RALEIGH, N.C. (AP) — A rarely applied experiment in education enabling companies to host taxpayer-funded charter schools for their employees’ children may be about to spread.
Florida is the only state bringing business-backed charter schools to work sites so far. The first launched in 1999, across the street from the Ryder truck rental company’s headquarters near Miami.
Louisiana and Connecticut laws also encourage these charters. Louisiana’s first school, partly financed by a hospital, is slated to open next year. And now North Carolina lawmakers are weighing a law copied from Louisiana’s.
Charter schools are free public schools, funded with tax dollars corresponding to student enrollment, but they operate independently and are exempt from most state regulations. Supporters say they encourage classroom innovation by creating competition with traditional public schools; critics say charters drain away resources.
Workplace charter schools have been slow to catch on because they don’t offer clear returns for company investment or benefits to employees who would enroll their children, said Samuel Abrams, director of the National Center for the Study of Privatization in Education at Columbia University.

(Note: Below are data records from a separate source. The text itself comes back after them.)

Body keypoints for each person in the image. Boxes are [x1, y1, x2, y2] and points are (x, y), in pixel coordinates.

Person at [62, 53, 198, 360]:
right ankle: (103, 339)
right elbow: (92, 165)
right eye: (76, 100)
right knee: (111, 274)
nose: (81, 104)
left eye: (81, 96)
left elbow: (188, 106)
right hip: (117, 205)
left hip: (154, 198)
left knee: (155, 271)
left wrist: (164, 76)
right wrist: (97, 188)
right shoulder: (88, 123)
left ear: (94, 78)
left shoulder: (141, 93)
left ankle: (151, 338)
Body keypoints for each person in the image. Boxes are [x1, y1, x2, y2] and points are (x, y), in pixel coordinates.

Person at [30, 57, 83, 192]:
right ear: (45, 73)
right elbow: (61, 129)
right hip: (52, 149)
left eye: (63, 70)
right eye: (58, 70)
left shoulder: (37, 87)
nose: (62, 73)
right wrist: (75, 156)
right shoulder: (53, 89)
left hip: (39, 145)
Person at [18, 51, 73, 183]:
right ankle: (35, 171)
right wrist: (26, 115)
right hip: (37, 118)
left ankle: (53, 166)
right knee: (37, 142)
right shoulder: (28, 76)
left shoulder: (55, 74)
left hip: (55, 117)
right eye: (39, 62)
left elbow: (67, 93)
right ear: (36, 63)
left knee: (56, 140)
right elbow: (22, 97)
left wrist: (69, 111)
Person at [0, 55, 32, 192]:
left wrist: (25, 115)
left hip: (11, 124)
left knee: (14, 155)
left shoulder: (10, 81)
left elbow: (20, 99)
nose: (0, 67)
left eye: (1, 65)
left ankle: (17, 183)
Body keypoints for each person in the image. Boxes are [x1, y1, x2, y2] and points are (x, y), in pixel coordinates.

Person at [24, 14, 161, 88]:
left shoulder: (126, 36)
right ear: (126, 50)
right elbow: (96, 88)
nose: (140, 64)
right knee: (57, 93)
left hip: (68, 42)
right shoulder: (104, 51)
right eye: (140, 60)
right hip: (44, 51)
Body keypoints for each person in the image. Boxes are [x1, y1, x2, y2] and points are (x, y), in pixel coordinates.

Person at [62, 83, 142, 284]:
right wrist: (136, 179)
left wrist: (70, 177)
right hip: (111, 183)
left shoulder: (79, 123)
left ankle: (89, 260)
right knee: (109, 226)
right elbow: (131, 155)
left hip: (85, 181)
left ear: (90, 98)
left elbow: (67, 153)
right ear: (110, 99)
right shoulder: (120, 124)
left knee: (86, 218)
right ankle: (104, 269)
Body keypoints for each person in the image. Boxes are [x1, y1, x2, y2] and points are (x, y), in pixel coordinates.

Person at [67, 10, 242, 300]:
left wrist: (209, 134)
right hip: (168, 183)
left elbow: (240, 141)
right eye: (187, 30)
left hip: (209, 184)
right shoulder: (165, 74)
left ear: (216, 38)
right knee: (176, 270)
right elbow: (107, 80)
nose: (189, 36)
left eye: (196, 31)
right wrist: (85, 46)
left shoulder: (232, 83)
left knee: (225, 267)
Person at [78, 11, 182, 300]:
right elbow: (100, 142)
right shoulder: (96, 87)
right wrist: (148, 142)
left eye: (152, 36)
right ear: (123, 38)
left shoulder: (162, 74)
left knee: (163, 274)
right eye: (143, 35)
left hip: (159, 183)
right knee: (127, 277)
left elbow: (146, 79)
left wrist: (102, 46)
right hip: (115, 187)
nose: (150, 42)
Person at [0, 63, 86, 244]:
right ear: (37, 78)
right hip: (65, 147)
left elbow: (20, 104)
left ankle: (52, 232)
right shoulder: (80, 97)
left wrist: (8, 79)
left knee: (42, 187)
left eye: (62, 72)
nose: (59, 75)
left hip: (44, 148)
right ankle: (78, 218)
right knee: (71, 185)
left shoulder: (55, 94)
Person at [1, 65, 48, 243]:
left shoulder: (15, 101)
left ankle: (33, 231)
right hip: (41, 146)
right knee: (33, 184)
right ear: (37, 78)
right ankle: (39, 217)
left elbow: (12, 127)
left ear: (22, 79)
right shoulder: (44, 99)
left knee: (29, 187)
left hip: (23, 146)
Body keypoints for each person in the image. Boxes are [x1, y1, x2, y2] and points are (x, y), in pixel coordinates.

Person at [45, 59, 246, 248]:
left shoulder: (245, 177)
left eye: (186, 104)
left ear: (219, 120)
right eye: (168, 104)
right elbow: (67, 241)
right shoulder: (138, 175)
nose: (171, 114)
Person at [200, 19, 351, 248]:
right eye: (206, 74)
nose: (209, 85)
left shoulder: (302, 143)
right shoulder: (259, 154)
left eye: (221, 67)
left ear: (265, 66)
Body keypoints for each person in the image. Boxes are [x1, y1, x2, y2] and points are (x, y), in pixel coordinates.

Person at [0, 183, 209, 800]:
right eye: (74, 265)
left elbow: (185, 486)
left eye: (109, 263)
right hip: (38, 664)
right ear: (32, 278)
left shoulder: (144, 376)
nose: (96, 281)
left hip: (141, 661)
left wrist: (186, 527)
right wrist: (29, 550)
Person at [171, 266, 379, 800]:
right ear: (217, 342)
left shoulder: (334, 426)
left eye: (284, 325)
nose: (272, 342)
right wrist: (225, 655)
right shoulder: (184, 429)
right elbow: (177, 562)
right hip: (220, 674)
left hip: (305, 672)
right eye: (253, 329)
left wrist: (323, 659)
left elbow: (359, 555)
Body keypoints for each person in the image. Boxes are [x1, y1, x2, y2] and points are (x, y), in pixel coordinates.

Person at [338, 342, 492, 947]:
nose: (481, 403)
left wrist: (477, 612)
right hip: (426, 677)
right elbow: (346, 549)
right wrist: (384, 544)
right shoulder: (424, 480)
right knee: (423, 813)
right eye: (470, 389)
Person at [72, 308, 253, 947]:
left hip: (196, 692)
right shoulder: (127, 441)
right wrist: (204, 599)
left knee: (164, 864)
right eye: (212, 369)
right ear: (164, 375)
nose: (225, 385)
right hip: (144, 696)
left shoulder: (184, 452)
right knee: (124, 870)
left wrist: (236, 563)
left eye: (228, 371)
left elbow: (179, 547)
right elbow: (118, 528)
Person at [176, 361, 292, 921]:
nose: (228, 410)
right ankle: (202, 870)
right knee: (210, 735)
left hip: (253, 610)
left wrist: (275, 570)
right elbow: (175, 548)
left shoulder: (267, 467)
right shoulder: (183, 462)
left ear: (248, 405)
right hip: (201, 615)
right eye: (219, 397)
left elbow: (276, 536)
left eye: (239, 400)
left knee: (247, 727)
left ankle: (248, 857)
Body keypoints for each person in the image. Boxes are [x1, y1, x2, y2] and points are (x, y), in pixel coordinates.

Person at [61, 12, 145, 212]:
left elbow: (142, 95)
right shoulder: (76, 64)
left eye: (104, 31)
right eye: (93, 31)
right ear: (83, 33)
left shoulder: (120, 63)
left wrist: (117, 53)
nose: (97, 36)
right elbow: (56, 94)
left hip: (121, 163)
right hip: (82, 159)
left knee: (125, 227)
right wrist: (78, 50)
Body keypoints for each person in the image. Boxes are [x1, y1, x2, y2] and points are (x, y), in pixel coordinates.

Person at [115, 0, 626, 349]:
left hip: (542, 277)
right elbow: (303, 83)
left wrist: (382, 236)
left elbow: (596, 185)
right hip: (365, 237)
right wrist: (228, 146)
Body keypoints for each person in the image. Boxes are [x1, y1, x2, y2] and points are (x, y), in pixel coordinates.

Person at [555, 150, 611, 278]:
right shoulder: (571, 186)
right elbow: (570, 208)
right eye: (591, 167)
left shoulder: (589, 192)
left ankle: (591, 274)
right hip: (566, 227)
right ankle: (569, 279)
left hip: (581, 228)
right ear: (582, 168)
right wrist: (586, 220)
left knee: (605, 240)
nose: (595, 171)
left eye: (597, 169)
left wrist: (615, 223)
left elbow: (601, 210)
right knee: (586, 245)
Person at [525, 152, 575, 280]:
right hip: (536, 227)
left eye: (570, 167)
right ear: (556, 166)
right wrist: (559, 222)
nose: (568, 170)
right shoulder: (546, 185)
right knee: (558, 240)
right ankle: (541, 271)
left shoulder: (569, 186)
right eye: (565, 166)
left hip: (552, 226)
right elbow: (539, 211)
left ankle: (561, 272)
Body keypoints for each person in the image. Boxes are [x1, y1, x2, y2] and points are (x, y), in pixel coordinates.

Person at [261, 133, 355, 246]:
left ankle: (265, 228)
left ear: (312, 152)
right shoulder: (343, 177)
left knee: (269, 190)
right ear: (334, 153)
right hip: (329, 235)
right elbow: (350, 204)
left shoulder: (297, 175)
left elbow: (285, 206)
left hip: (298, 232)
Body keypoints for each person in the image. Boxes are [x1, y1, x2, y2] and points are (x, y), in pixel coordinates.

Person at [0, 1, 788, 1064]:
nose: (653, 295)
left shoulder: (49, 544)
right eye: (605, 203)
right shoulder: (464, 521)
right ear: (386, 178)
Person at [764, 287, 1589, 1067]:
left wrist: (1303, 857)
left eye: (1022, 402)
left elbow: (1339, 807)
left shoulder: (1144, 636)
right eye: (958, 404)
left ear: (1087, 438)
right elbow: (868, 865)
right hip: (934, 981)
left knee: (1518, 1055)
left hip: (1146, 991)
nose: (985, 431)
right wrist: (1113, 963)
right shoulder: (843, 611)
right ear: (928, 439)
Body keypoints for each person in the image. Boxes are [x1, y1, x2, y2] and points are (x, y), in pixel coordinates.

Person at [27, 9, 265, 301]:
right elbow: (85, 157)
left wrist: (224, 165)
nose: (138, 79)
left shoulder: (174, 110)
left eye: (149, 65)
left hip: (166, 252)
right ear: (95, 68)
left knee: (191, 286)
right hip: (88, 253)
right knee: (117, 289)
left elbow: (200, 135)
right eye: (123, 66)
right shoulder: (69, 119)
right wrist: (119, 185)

On-site preschools are embraced by workers because they can drop in during breaks and check on their young children, alleviating worries about the quality of care, Abrams said. But higher grades are less likely to welcome impromptu parental visits, he said, and parents must coordinate their work days with their child’s schedule.
“If you play this out, it’s not that practical,” Abrams said. “Jumping into a car with your kid in the morning to go to a corporate campus where you have a charter school, I don’t think is necessarily what most people want.”
On the other hand, cash-strapped state governments are happy for corporate financial help outfitting schoolhouses, Abrams said, and the for-profit companies that operate about 10 percent of U.S. charter schools would favor expanding their market for contracts.
An education researcher who is one of the few to study workplace charter schools, Richard Seder, said he had thought they’d multiply in states where growth is squeezing classroom space. But that hasn’t happened. His guess: companies want to stay out of the debate over whether charters undercut traditional public education.
“Businesses want to kind of stay neutral in their communities and the general environment,” said Seder, now a consultant in Honolulu.
Ryder ended its charter school relationship after moving to a new headquarters campus in 2005, and this month, JFK Medical Center in Lake Worth, Florida, is ending its affiliation with a charter school it helped found and then backed for 15 years.
“When we entered into this partnership, there were not many charter schools in Palm Beach County and this partnership allowed for an additional choice for JFK employees,” hospital spokeswoman Lisa Gardi wrote in an email. But she said the school no longer aligns with the hospital’s core mission of delivering health care.
The JFK-affiliated school’s classrooms initially were heavily populated with the children of the hospital’s doctors, nurses and other professional staff, said principal Sharon Hench. But she said the hospital employees’ interest declined as other charter schools opened in the area and the JFK-affiliated enrollment fell to about a third, many of them children of the hospital’s blue-collar workers. Locals now fill the rest, Hench said.
That leaves just one workplace charter school in Florida: It serves the children of employees of The Villages, a retirement community in central Florida that is a small city unto itself. The pre-school through high school operation enrolls more than 3,100 students.
Other states are moving forward with the idea, even as Florida retreats.
The Woman’s Hospital in Baton Rouge, Louisiana, just landed school board permission to open a workplace charter next year, with the right to reserve half the seats for its employees’ children. But this decision is more about real estate strategy than employee benefits: A school is key to the hospital’s plans to develop a community on about 200 acres it owns around its five-year-old medical campus.
“A school was always a part of that, and a charter school just happened to be how it looks like that school need is going to get met,” said Stan Shelton, the hospital’s vice president for planning and construction. “I really can’t imagine that we’ll have enough of our employees that are at the right stage of their life, their kids are the right ages, and the fit is appropriate for us to account for 50 percent of the enrollment.”
The North Carolina legislation, modeled on Louisiana’s, would allow corporations to reserve half the seats in taxpayer-funded charter schools they help build or equip. Since existing rules allow a charter school’s employees and board members to claim places for their children, the general public could be left to about one in three seats.
Like many other states, North Carolina doesn’t allow taxpayer money to be used to provide the start-ups with a schoolhouse, limiting charter expansion. Stepping in with construction help have been funds assembled by hedge funds, tennis legend Andre Agassi and Microsoft founder Bill Gates’ foundation. Some states, including Louisiana and Florida, have public entities that issue tax-free bonds and loan construction money to charter-school companies.
Supporters like North Carolina state Rep. John Bradford, a suburban Charlotte Republican who sponsored legislation that passed the House in April, also think workplace charters could draw jobs to areas that otherwise don’t have well-regarded schools.
No companies have yet expressed interest in getting a North Carolina charter school off the ground for their workers, Bradford said, but he remains optimistic.
“This could be an economic development tool,” said Bradford, whose children attend and wife works at charter schools.